━━━ Trecho do texto ━━━

Mandado de Segurança: Proteção contra Abuso e Ilegalidade

Jorge Bezerra
mandado de segurança: proteção contra abuso e ilegalidade

Muitas vezes o agente público pratica atos com abuso de poder ou ilegalidade. Esses atos – mais frequentes do que você imagina – podem prejudicar direitos do cidadão ou mesmo de pessoa jurídica que dependa de alguma atividade administrativa.

Para proteger a sociedade contra o abuso de poder ou ilegalidade praticada por agentes da administração pública, a ordem jurídica previu o mandado de segurança.

O mandado de segurança é ação constitucional estabelecida no art. 5º, LXIX, da Carta Política, nos seguintes termos:

conceder-se-á mandado de segurança para proteger direito líquido e certo, não amparado por habeas corpus ou habeas data, quando o responsável pela ilegalidade ou abuso de poder for autoridade pública ou agente de pessoa jurídica no exercício de atribuições do poder público; (CF, Art. 5º, LXIX)

Conceito

“Mandado de segurança é o meio constitucional posto à disposição de toda pessoa física ou jurídica, órgão com capacidade processual, ou universalidade reconhecida por lei, para proteção de direito individual ou coletivo, líquido e certo, não amparado por habeas corpus ou habeas data, lesado ou ameaçado de lesão, por ato de autoridade, seja de que categoria for e sejam quais forem as funções que exerça” (Hely Lopes Meireiles).

━━━ Dados coletados ━━━

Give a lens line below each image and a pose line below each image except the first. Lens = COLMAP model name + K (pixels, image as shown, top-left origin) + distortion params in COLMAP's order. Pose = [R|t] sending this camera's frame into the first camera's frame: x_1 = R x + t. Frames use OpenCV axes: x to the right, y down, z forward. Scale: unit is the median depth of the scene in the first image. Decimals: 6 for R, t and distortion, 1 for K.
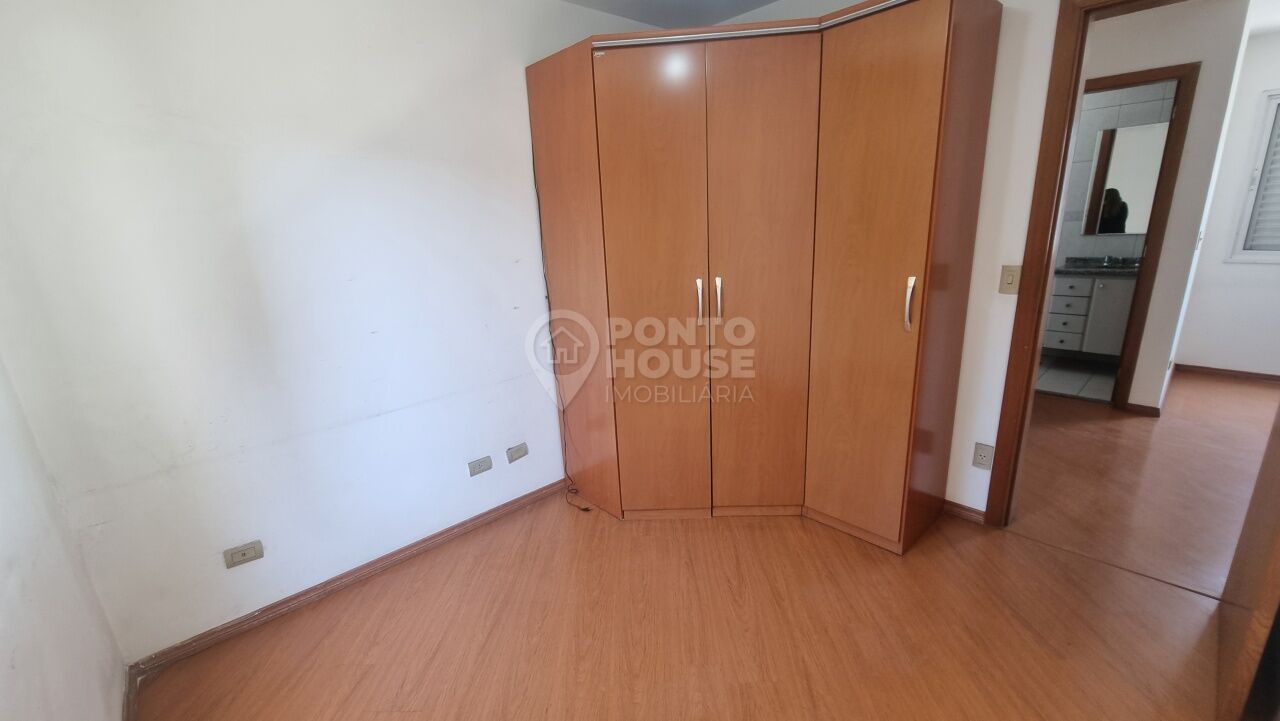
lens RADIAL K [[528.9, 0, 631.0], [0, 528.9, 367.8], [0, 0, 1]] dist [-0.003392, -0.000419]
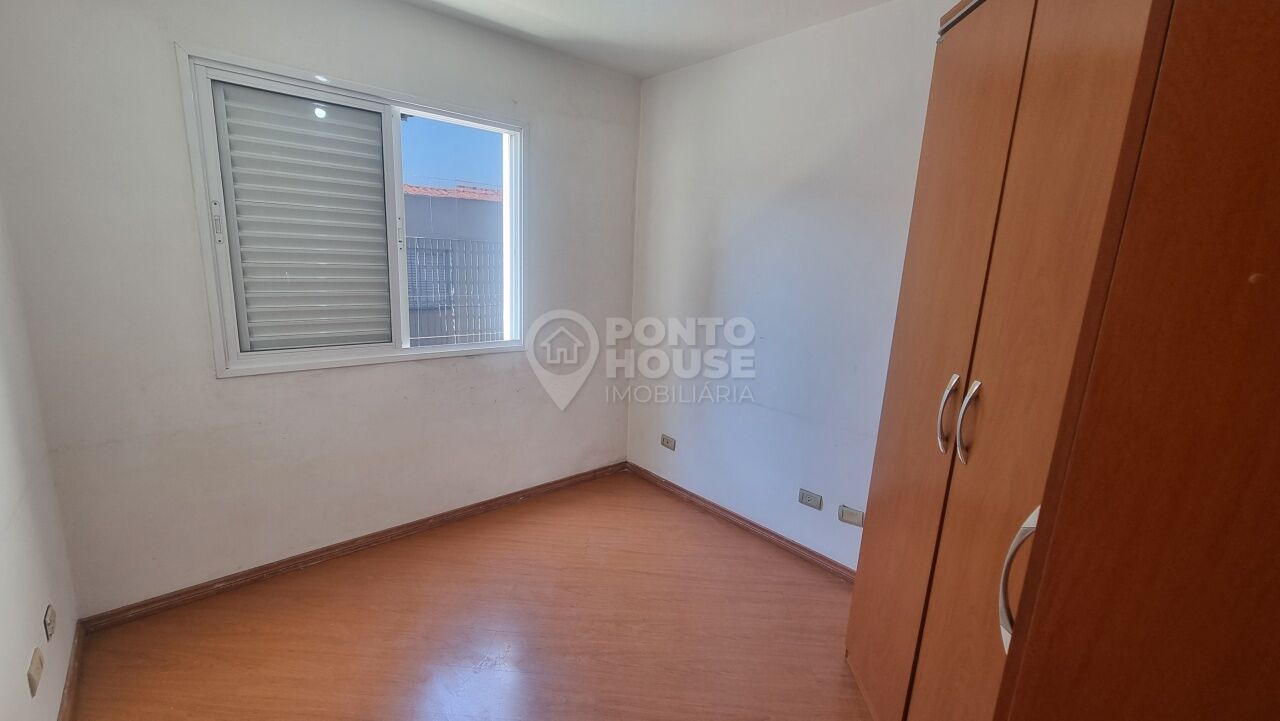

━━━

**Tarefas e exercícios**:
1 - Transcreva, por favor, o trecho do texto sobre o mandado de segurança que começa em "Para proteger a" e segue até "mandado de segurança.".
2 - Responda com base no texto sobre o mandado de segurança:
(a) Em que dispositivo da Carta Política o mandado de segurança é estabelecido?
(b) Além dos direitos do cidadão, os direitos de quem podem ser prejudicados pelos atos praticados com abuso de poder ou ilegalidade?
(c) A quem é atribuída a definição apresentada na seção "Conceito"?
3 - Dê continuidade ao texto sobre o mandado de segurança a partir do ponto em que ele termina.

**Respostas das tarefas**:
1 -
Para proteger a sociedade contra o abuso de poder ou ilegalidade praticada por agentes da administração pública, a ordem jurídica previu o mandado de segurança.

2 -
(a) No art. 5º, LXIX.
(b) Os de pessoa jurídica que dependa de alguma atividade administrativa.
(c) A Hely Lopes Meireiles.

3 -
Conforme consta do art. 1º da Lei nº 12.016/2009, o mandato de segurança destina-se a “proteger direito líquido e certo, não amparado por habeas corpus ou habeas data, sempre que, ilegalmente ou com abuso de poder, qualquer pessoa física ou jurídica sofrer violação ou houver justo receio de sofrê-la por parte de autoridade, seja de que categoria for e sejam quais forem as funções que exerça”.

Natureza Jurídica do Mandado de Segurança

“É ação civil de rito sumário especial, destinada a afastar ofensa a direito subjetivo individual ou coletivo, privado ou público, através de ordem corretiva ou impeditiva da ilegalidade, ordem esta a ser cumprida especificamente pela autoridade coatora, em atendimento da notificação judicial” (Meirelles).

Trata-se, pois, de ação especial de cunho constitucional, destinada a tutela de direitos individuais ou coletivos que se revistam de liquidez e certeza, tolhidos em face de ato ilegal ou abusivo praticado por autoridade pública (ou agente de pessoa jurídica no exercício de atribuições do Poder Público).

Objeto da Ação do Mandado de Segurança

O objeto do mandado de segurança é o ato de autoridade (comissivo ou omissivo) praticado com ilegalidade ou abuso de poder e que venha lesar direito líquido e certo do impetrante.

Direito líquido e certo é aquele que pode ser deduzido pela autoridade judicial a partir das provas juntadas com a inicial, mostrando-se incontroverso, sem a necessidade de dilação probatória.

Ilegalidade é inobservância da lei. É a desconformidade ou inadequação entre o ato praticado pela autoridade e a prescrição contida na lei.

O abuso de poder ocorre quando a autoridade realiza o ato com finalidade diversa daquela prevista em lei (desvio de finalidade ou desvio de poder) ou quando a autoridade ultrapassa os limites de sua competência, indo além de suas atribuições legais (excesso de poder).

Legitimidade para propor o Mandado de Segurança

A legitimidade ativa para a propositura do mandado de segurança cabe ao titular do direito violado, denominado impetrante. A ação é de cunho personalíssimo, sendo inadmitida até mesmo a habilitação de herdeiros no caso de morte do impetrante.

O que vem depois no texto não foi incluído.